Y a-t-il un chef au Front national?
Ainsi Marine Le Pen a-t-elle laissé s’installer ce qu’elle a nommé plus tard « les chicayas » entre deux fortes personnalités qui auraient pu s’additionner si elle avait été un chef, un vrai. Au lieu de cela, elle a fini par dégoûter sa nièce, partie se faire voir dans le secteur privé. Personne ne pourra dire que c’est Marion qui a tué Philippot. Au lieu de cela, Marine Le Pen s’est donc résolue à lâcher celui qu’elle aimait tant, mais plus grave encore, celui avec lequel elle était d’accord sur tout. Car ce qui est le plus incompréhensible dans ce divorce, c’est que Marine Le Pen continue de professer le ni-droite ni-gauche et de fustiger cette « chimère d’union des droites » sur les ondes. Et pourtant, elle élimine celui qui a travaillé avec elle depuis 2009 sur la première stratégie pour donner raison à ceux qui défendent la seconde. Allez comprendre ! Mais peut-être que tout cela ne répond à aucune logique. Que c’est tout simplement le fruit de la fragilité humaine.

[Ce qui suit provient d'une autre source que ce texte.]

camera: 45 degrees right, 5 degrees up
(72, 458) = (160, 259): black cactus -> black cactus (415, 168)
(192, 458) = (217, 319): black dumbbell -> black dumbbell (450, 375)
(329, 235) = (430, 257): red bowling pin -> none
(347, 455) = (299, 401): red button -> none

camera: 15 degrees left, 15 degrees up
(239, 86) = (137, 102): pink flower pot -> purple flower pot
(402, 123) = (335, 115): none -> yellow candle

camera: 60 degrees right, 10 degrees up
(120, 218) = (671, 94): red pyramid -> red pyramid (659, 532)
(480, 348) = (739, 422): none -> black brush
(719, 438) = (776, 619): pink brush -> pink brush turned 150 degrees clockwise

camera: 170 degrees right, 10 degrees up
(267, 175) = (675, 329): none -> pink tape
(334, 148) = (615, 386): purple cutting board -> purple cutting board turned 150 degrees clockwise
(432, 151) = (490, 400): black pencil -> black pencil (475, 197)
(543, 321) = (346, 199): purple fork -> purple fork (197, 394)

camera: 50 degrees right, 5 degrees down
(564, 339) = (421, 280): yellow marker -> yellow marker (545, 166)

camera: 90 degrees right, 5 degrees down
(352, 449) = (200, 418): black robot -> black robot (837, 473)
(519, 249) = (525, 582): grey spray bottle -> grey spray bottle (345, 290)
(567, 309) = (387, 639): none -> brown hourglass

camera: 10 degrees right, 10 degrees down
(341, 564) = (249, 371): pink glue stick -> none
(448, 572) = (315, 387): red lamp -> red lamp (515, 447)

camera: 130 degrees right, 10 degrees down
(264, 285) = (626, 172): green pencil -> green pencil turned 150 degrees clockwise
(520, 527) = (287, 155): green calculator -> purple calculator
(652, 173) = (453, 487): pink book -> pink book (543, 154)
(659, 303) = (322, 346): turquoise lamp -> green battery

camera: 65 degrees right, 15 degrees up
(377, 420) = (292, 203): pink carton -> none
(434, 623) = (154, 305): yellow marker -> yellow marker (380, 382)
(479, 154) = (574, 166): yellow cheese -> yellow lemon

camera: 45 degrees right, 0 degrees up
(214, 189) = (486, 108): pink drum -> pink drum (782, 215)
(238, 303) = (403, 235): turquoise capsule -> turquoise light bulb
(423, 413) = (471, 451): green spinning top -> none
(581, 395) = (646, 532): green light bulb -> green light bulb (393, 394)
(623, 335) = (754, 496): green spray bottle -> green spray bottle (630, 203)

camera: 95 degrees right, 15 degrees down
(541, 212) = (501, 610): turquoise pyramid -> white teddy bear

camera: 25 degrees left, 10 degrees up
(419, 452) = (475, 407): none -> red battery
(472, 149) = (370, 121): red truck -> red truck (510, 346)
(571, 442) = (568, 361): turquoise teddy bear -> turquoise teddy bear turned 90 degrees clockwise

Marine Le Pen, sous ses abords de guerrière sans foi ni loi, ne serait-elle pas plus fragile qu’elle n’en a l’air ? On a souvent constaté qu’elle n’était pas capable de réunir Marion Maréchal et Florian Philippot dans une même pièce, taper du poing sur la table et leur intimer l’ordre de se parler, organiser avec eux leur complémentarité. On l’a observé plus récemment laisser couper la tête de Sophie Montel à distance de trois-cent-cinquante kilomètres, pour des motifs d’une futilité ridicule, confondant autoritarisme et autorité. Et on la voit aujourd’hui, brinquebalée entre son secrétaire général Nicolas Bay et Louis Aliot – dont notre consoeur Pauline de Saint-Rémy nous disait hier matin sur RTL qu’il suscitait pourtant chez elle de la sidération quand il évoque le FN en « droite populaire ». Certains pourraient rétorquer que le départ de Marion Maréchal et de Florian Philippot laissent la place nette à la présidente du FN, et que ce n’est après tout pas une mauvaise affaire. Plus de « chicayas », et pas de concurrence politique.
Ce calcul serait pourtant loin d’être payant. D’abord parce que son parti s’appauvrit intellectuellement et politiquement ; ensuite parce que des bisbilles pourraient bien apparaître prochainement entre Bay et Aliot et qu’on n’est pas certain qu’elles soient mieux gérées ; enfin parce que cela démontre à ciel ouvert que Marine Le Pen n’a rien d’un chef, ce qui est gênant quand on prétend à la magistrature suprême.
Marine Le Pen souffre encore de l’image qu’elle a donnée lors du face-à-face du second tour de l’élection présidentielle. Elle était apparue comme agressive et incompétente. Mais au moins lui restait-il l’image d’un chef de guerre déterminé. Ceux qui contemplent le spectacle donné par le FN ces jours-ci apprennent que cette image-là aussi s’avère très surfaite.